§ **What is being asked**: Exclude all pictures. Then restate, word for word, the entries from the first line through the line that contains "right shoulder: (217, 330)".

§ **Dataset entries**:
[Start of section]

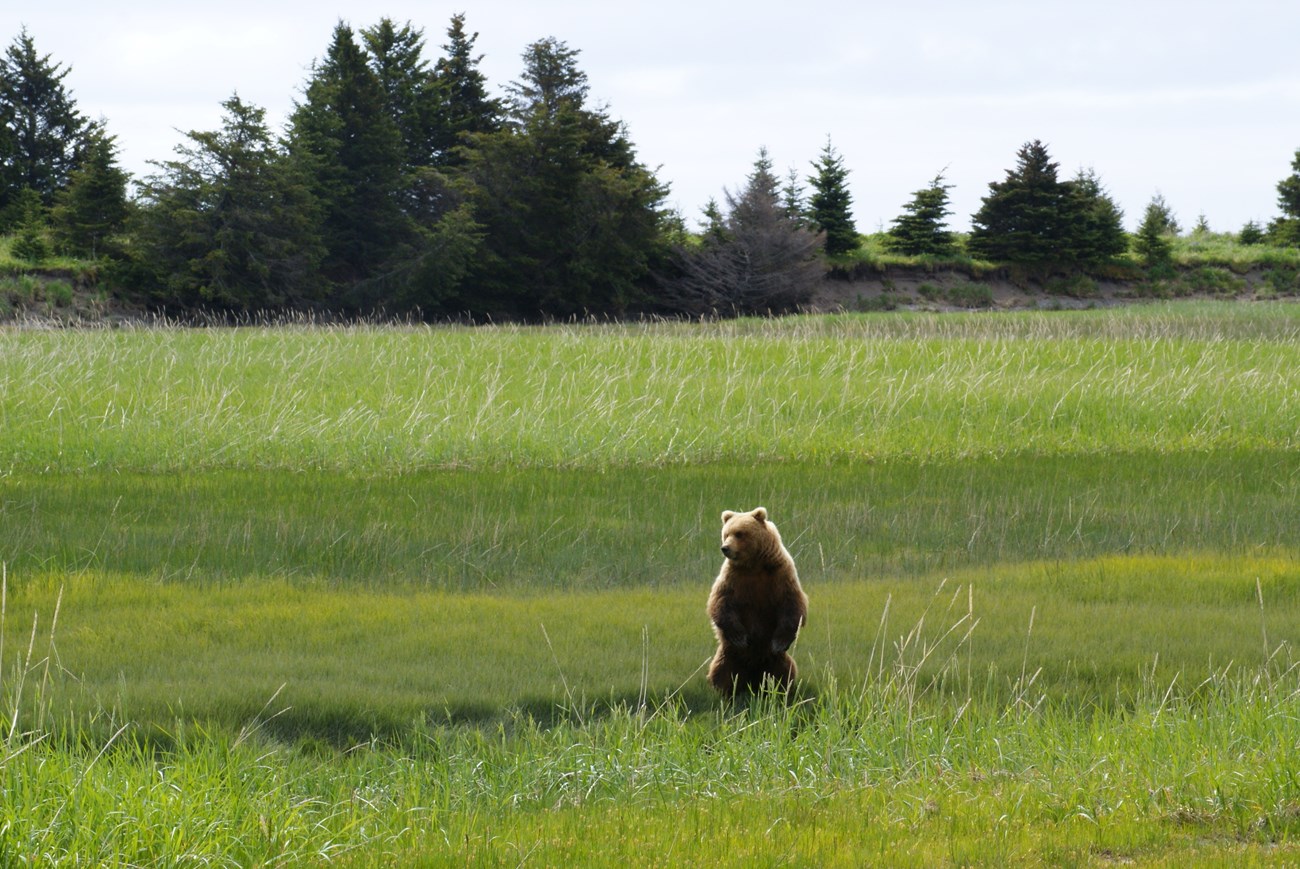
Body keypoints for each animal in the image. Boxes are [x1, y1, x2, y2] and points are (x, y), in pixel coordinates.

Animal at [707, 504, 806, 697]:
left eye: (739, 533)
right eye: (726, 533)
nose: (725, 548)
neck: (754, 565)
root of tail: (752, 677)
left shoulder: (781, 573)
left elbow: (792, 604)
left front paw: (779, 642)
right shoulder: (733, 577)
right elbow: (720, 601)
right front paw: (739, 636)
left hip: (775, 661)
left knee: (784, 671)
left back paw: (780, 691)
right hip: (729, 656)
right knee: (721, 672)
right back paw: (724, 692)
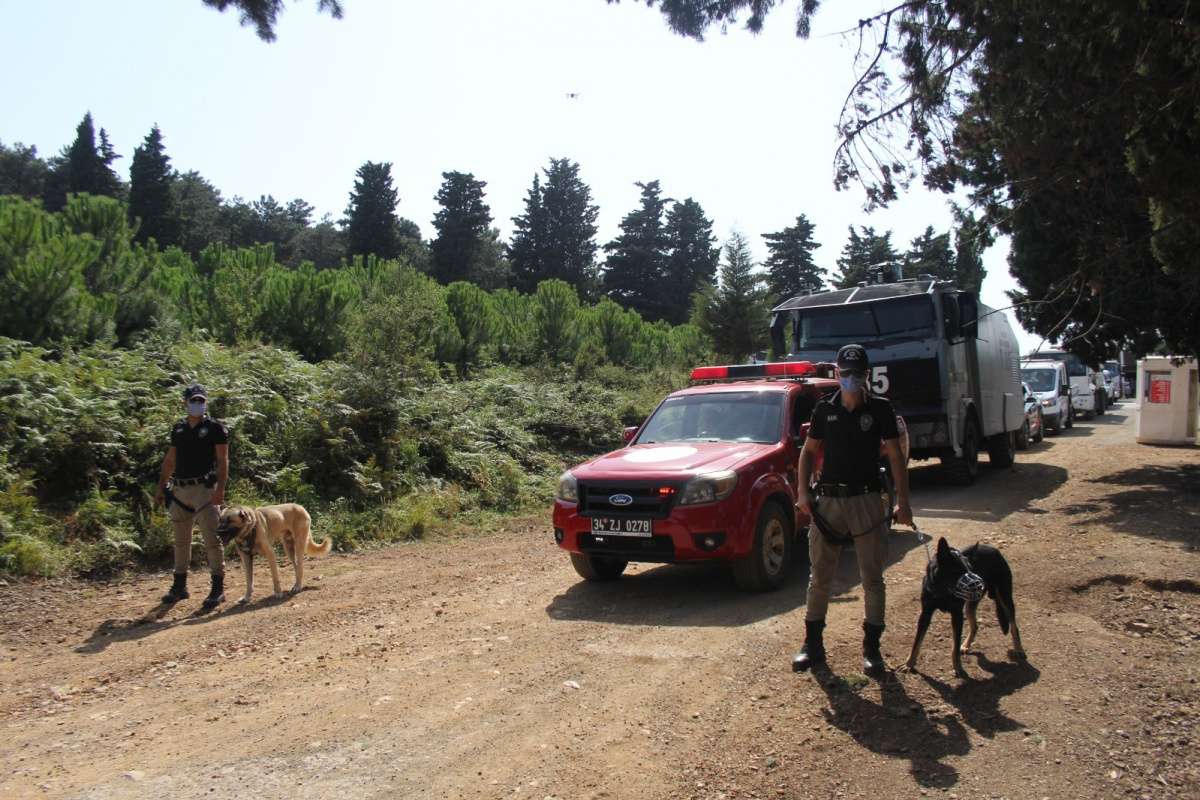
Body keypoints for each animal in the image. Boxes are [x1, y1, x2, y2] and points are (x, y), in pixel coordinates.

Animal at [897, 534, 1027, 681]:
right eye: (957, 571)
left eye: (970, 569)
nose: (977, 583)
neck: (942, 591)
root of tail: (993, 549)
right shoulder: (925, 614)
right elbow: (916, 642)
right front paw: (909, 663)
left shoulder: (957, 615)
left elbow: (954, 647)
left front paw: (958, 668)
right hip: (970, 605)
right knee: (975, 625)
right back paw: (966, 645)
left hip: (1005, 598)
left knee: (1014, 625)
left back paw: (1019, 649)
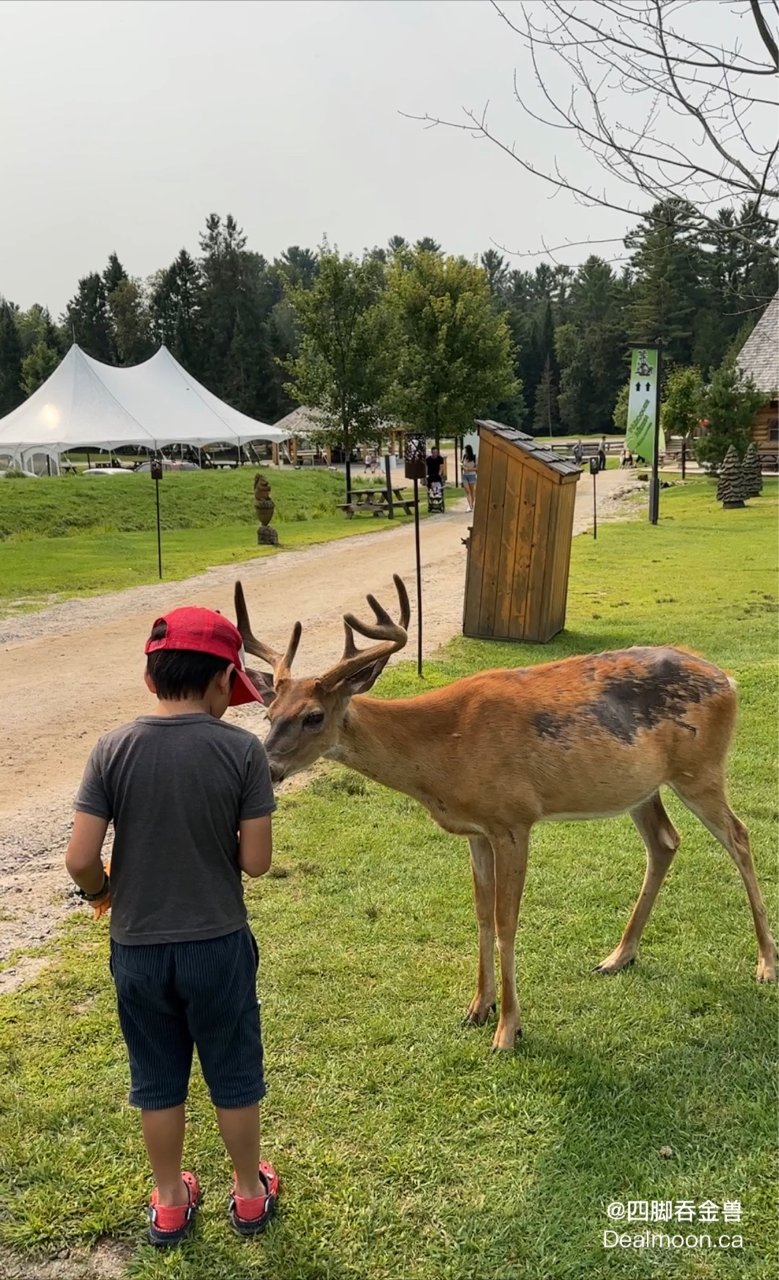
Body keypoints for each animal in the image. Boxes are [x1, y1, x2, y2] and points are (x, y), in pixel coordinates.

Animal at [234, 581, 772, 1049]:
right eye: (268, 713)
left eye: (314, 716)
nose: (269, 766)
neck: (442, 750)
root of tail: (727, 679)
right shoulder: (476, 830)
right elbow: (481, 913)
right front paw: (477, 1007)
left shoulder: (514, 819)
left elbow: (507, 919)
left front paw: (508, 1029)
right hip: (642, 788)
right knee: (665, 842)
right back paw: (619, 956)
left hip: (701, 769)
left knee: (740, 837)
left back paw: (766, 963)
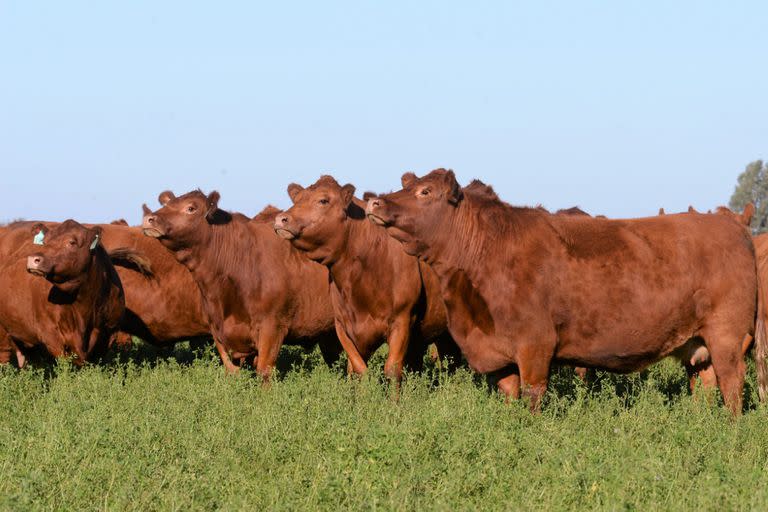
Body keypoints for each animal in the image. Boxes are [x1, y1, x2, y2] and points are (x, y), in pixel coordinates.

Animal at [141, 190, 340, 378]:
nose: (149, 219)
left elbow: (264, 372)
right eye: (166, 204)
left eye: (191, 208)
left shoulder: (272, 327)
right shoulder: (217, 330)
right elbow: (231, 371)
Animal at [272, 176, 460, 380]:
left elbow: (392, 369)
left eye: (323, 200)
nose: (281, 219)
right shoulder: (343, 325)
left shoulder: (402, 320)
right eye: (297, 199)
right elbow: (357, 369)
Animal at [366, 170, 760, 414]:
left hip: (727, 336)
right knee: (707, 387)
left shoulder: (535, 347)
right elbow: (510, 398)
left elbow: (532, 398)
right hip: (698, 344)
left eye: (425, 191)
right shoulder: (501, 359)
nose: (374, 201)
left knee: (733, 386)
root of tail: (731, 224)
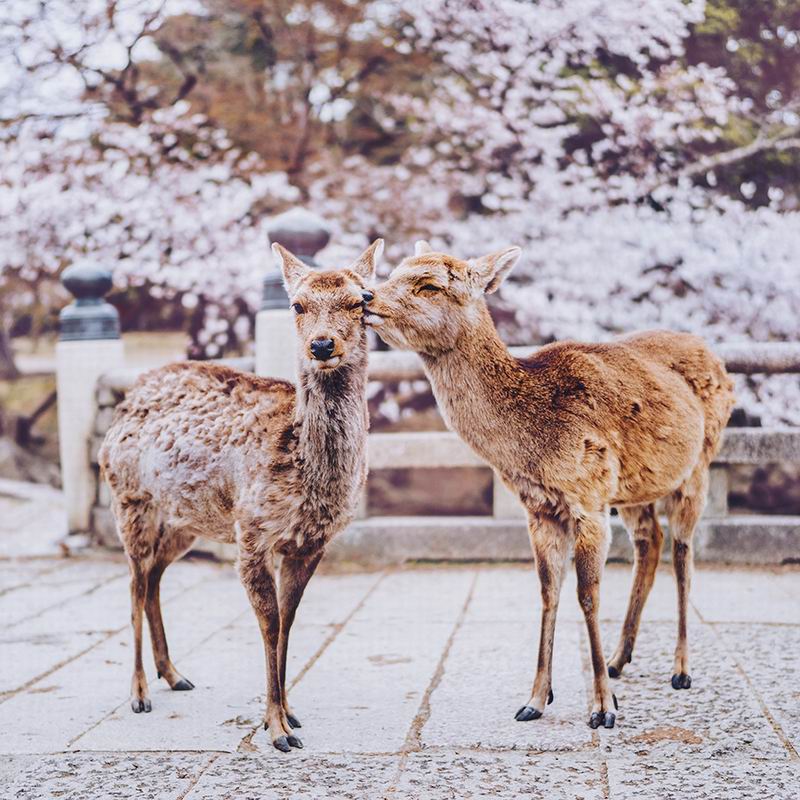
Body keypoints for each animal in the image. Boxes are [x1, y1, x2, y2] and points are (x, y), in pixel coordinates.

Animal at [98, 239, 382, 752]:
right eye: (297, 304)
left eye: (362, 300)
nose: (322, 345)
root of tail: (128, 398)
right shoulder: (252, 531)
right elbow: (268, 623)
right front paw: (276, 729)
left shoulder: (311, 542)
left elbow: (289, 620)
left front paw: (291, 713)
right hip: (129, 501)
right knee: (133, 584)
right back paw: (140, 692)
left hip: (185, 521)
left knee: (154, 578)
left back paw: (175, 674)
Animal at [366, 244, 736, 732]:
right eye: (392, 272)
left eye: (430, 284)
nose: (365, 296)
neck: (532, 443)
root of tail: (718, 359)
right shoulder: (540, 507)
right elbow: (547, 591)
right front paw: (536, 699)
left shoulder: (589, 496)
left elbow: (587, 595)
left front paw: (603, 708)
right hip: (634, 487)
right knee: (650, 542)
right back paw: (619, 659)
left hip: (698, 467)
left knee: (683, 553)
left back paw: (681, 669)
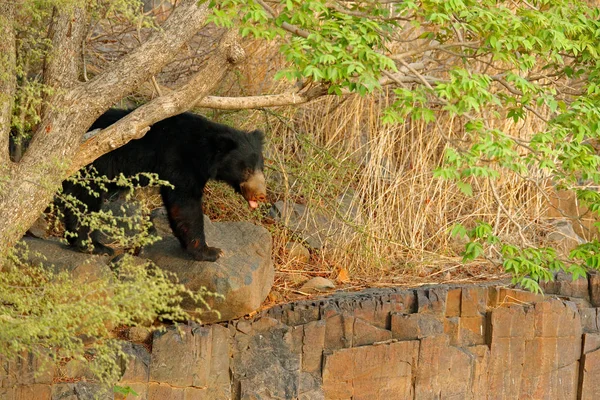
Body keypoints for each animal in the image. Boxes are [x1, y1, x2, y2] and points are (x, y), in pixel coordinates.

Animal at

[End of section]

§ **Your solution**:
Body keypoints for each animal in the image. Boxes are [x1, y1, x2, y2] and points are (x, y), in pixel coordinates.

Animal at [707, 504, 806, 697]:
left eye: (739, 533)
right eye: (726, 533)
nose: (725, 548)
neck: (754, 565)
root of tail: (752, 677)
left shoulder: (781, 573)
left elbow: (792, 604)
left front paw: (779, 642)
right shoulder: (733, 577)
right elbow: (720, 601)
right front paw: (739, 636)
left hip: (775, 661)
left knee: (784, 671)
left back paw: (780, 691)
right hip: (729, 656)
right knee: (721, 672)
right back paw: (724, 692)
Body keypoints for each animal in the image. Boxes are [x1, y1, x2, y2] and points are (x, y), in pixel coordinates.

Animal at [897, 534, 1027, 681]:
right eye: (957, 571)
left eye: (970, 569)
nose: (977, 583)
neck: (942, 591)
root of tail: (993, 549)
right shoulder: (925, 614)
right elbow: (916, 642)
right front paw: (909, 663)
left shoulder: (957, 615)
left elbow: (954, 647)
left front paw: (958, 668)
right hip: (970, 605)
right knee: (975, 625)
right back paw: (966, 645)
left hip: (1005, 598)
left knee: (1014, 625)
left back paw: (1019, 649)
Body keypoints for each animal in the image. Boxes are [x1, y1, x2, y2] and points are (x, y), in pixel coordinates.

Animal at [234, 581, 772, 1049]:
right eye: (268, 713)
left eye: (314, 716)
nose: (269, 766)
neck: (442, 750)
root of tail: (727, 679)
right shoulder: (476, 830)
right elbow: (481, 913)
right front paw: (477, 1007)
left shoulder: (514, 819)
left elbow: (507, 919)
left front paw: (508, 1029)
right hip: (642, 788)
right knee: (665, 842)
right back paw: (619, 956)
left hip: (701, 769)
left knee: (740, 837)
left back paw: (766, 963)
Body keypoints for each animal in the image. Boxes are [x1, y1, x2, y2] and points are (x, y), in pixel coordinates.

Animal at [141, 190, 340, 378]:
nose: (149, 219)
left elbow: (264, 372)
right eye: (166, 204)
left eye: (191, 208)
left shoulder: (272, 327)
right shoulder: (217, 330)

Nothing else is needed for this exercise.